___ SOURCE PASSAGE

The same goes for existing onshore projects when their support runs out, as they will require repowering to maintain the viability of the "53 GW element" of the 160 GW target.

Even if projects proceed on the basis of wholesale market prices, the increasing proportion of non-dispatchable renewable generation on the system gives rise to an effect known as "price cannibalisation", which over the long term erodes wholesale market price.

Price cannibalisation arises where "must dispatch" technology (wind and solar, but also to a lesser extent nuclear) creates oversupply in the system, pushing down wholesale market power prices.

This was demonstrated on 26 May 2019, when UK power prices turned negative for nine consecutive hours due to a shortfall in demand (2 GW below forecasts), combined with high wind generation (which provided almost 40% of demand).

During this period, wholesale power prices falling to as low as -£71.26/MWh, requiring the National Grid Electricity System Operator (NG ESO) to pay over £6.6 million in balancing costs (compared to just £300,000 the day before).

This illustrated the volatility introduced by high-capacity, intermittent generation.

______
___ DATA

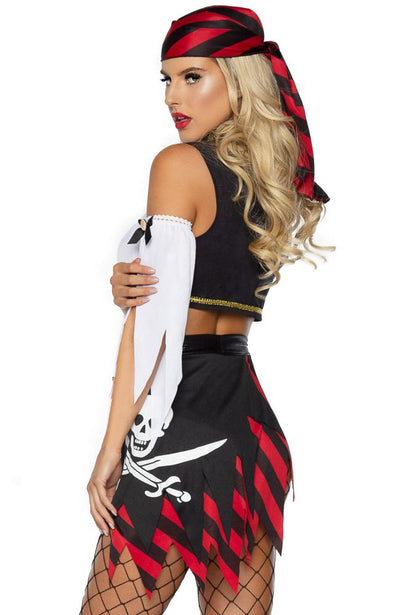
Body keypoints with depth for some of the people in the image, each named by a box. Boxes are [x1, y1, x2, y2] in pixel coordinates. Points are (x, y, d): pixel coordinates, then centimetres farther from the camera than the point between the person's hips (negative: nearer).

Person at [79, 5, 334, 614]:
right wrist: (127, 283, -10)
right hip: (252, 420, 8)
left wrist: (110, 450, -8)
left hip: (180, 423, -8)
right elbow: (212, 290, 10)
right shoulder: (273, 181, 14)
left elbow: (153, 319, -12)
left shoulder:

______

> **YOUR OBJECTIVE**:
Summarize the passage about wholesale power prices above in two sentences.

> **ANSWER SPACE**:
A rising share of must-dispatch generation such as wind and solar can oversupply the system and push wholesale power prices down, an effect known as price cannibalization that erodes those prices over the long term. On 26 May 2019, low demand and high wind drove UK power prices negative for nine consecutive hours, as low as -£71.26/MWh, and NG ESO paid over £6.6 million in balancing costs, which illustrated the volatility of high-capacity, intermittent generation.